#### WHAT TO WORK ON:
Which lines run from the one containing "at 14 years" to the end of the entries? Copy them exactly, both ends included, and give nothing else.

[Data records]
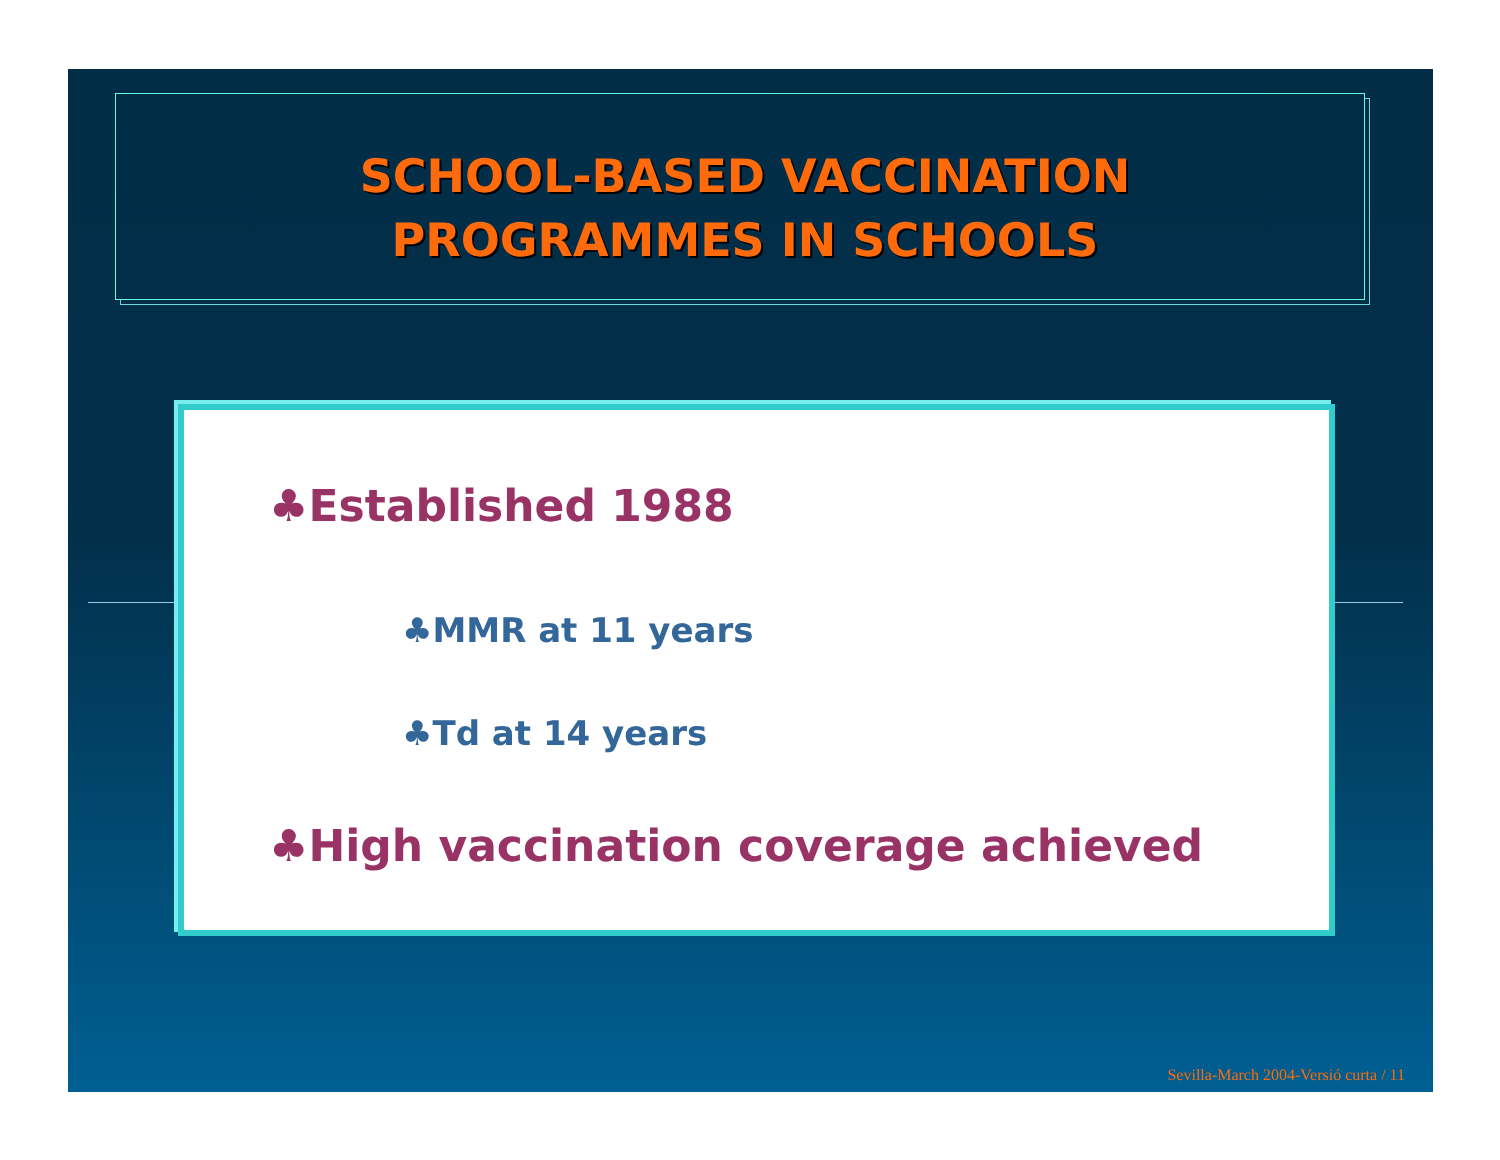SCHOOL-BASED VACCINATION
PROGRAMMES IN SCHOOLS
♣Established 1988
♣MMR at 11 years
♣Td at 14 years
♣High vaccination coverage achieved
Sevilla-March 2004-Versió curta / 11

#### EXPECTED ANSWER:
♣Td at 14 years
♣High vaccination coverage achieved
Sevilla-March 2004-Versió curta / 11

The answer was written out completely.